• [About this task] Please repeat the data below word for word, starting at the line that contains "manner as -10,°F?" and ending at the line that contains "The reading is 8893253.7,gal", with both of those lines included.

*** Block opens ***

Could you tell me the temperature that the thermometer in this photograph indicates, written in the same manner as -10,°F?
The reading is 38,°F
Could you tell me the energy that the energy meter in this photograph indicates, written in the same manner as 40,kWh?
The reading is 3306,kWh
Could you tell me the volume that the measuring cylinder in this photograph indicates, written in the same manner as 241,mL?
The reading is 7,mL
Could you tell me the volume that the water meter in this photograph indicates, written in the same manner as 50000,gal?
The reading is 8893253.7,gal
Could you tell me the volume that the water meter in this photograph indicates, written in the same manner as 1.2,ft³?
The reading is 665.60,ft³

*** Block closes ***
*** Block opens ***

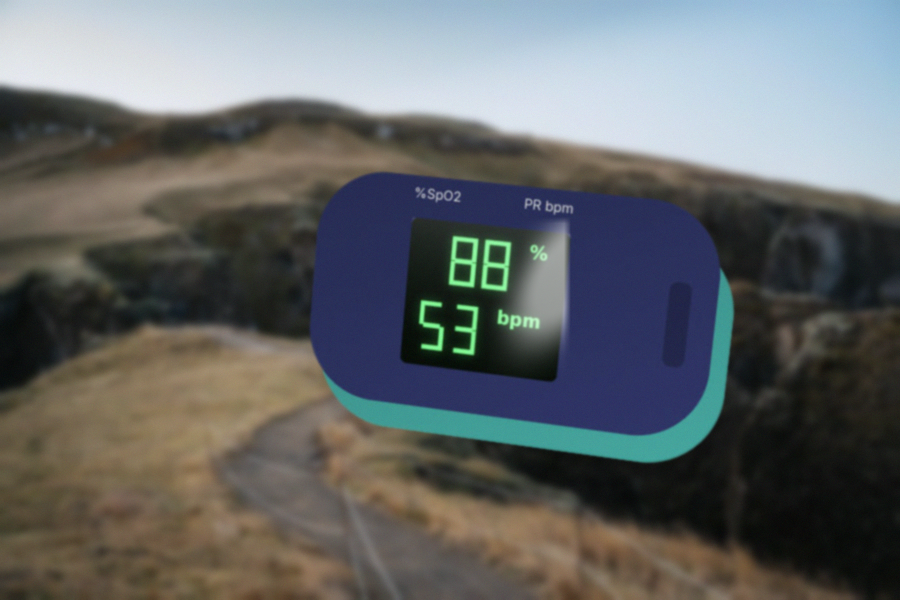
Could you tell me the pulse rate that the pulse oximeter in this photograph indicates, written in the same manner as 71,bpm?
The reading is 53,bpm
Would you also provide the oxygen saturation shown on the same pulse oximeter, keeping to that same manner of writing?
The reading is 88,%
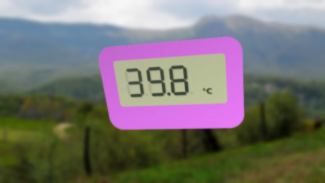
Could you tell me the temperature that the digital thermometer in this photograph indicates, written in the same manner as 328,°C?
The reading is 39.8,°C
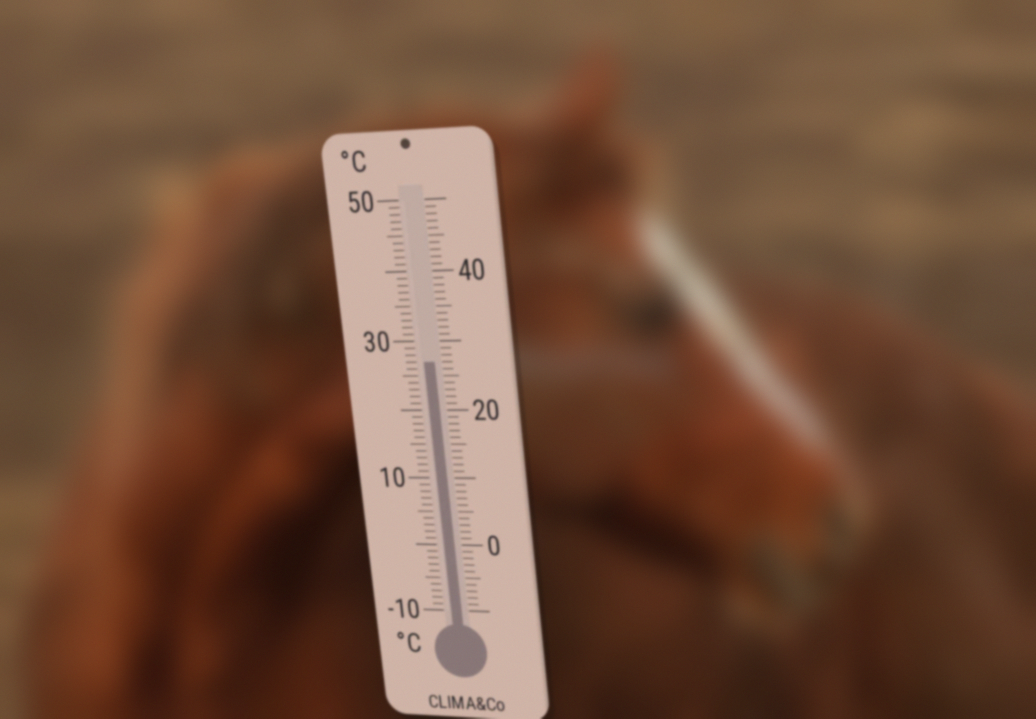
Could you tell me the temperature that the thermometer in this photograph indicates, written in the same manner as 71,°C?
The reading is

*** Block closes ***

• [Result of this exercise]
Could you tell me the temperature that the thermometer in this photograph indicates, written in the same manner as -10,°F?
The reading is 38,°F
Could you tell me the energy that the energy meter in this photograph indicates, written in the same manner as 40,kWh?
The reading is 3306,kWh
Could you tell me the volume that the measuring cylinder in this photograph indicates, written in the same manner as 241,mL?
The reading is 7,mL
Could you tell me the volume that the water meter in this photograph indicates, written in the same manner as 50000,gal?
The reading is 8893253.7,gal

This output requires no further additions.